**The data**
───
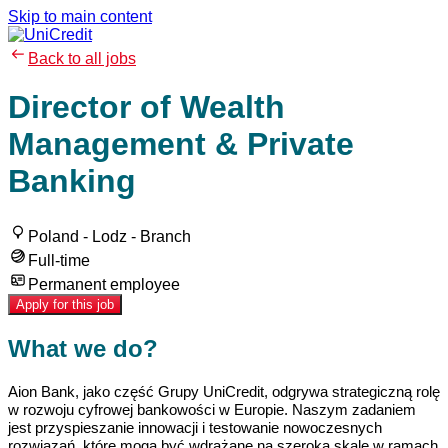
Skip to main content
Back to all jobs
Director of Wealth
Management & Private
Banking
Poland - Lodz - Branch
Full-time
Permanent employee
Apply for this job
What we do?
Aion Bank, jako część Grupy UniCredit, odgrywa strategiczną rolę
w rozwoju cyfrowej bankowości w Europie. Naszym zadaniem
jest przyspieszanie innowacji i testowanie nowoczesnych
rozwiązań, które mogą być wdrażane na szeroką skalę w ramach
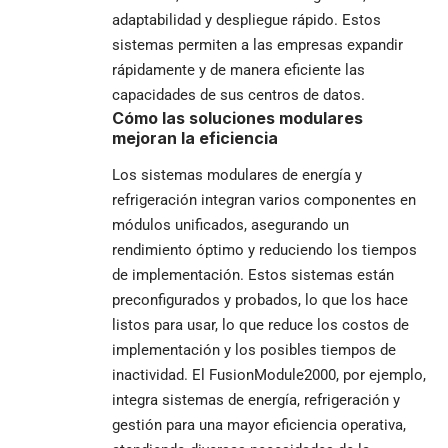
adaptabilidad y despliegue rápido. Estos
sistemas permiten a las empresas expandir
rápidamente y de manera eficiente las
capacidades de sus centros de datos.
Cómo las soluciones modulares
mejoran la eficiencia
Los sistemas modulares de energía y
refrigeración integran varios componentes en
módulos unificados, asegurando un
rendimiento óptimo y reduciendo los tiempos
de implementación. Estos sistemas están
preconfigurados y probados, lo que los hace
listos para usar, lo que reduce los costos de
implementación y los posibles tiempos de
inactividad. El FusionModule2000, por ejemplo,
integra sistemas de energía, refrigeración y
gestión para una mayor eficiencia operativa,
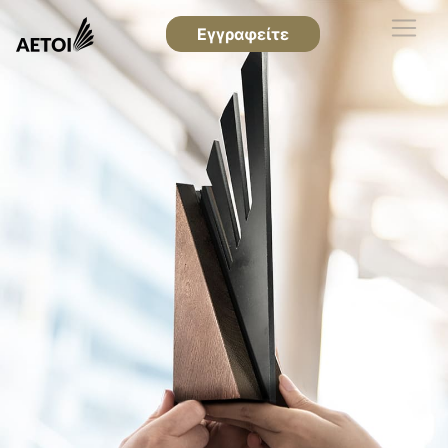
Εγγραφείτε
───
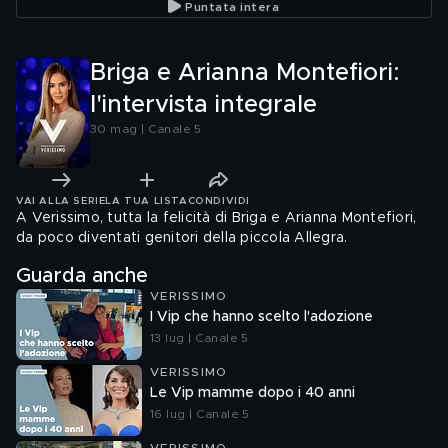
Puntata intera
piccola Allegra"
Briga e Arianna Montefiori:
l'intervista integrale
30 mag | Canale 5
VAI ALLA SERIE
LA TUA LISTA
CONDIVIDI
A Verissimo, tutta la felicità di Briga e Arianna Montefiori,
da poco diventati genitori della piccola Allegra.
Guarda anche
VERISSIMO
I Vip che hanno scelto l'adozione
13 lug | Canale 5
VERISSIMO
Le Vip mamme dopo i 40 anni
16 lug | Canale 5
───
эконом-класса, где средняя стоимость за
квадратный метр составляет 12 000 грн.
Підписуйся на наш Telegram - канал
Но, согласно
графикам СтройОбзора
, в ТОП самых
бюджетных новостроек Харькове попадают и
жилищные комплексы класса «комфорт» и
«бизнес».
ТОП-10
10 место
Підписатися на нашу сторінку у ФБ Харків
───
**Problem statement**
Each line above from the one containing "Skip to main content" through the one containing "implementación y los posibles tiempos de" is to be returned verbatim. Nothing else, and no pictures.

**Answer to this exercise**
Skip to main content
Back to all jobs
Director of Wealth
Management & Private
Banking
Poland - Lodz - Branch
Full-time
Permanent employee
Apply for this job
What we do?
Aion Bank, jako część Grupy UniCredit, odgrywa strategiczną rolę
w rozwoju cyfrowej bankowości w Europie. Naszym zadaniem
jest przyspieszanie innowacji i testowanie nowoczesnych
rozwiązań, które mogą być wdrażane na szeroką skalę w ramach
adaptabilidad y despliegue rápido. Estos
sistemas permiten a las empresas expandir
rápidamente y de manera eficiente las
capacidades de sus centros de datos.
Cómo las soluciones modulares
mejoran la eficiencia
Los sistemas modulares de energía y
refrigeración integran varios componentes en
módulos unificados, asegurando un
rendimiento óptimo y reduciendo los tiempos
de implementación. Estos sistemas están
preconfigurados y probados, lo que los hace
listos para usar, lo que reduce los costos de
implementación y los posibles tiempos de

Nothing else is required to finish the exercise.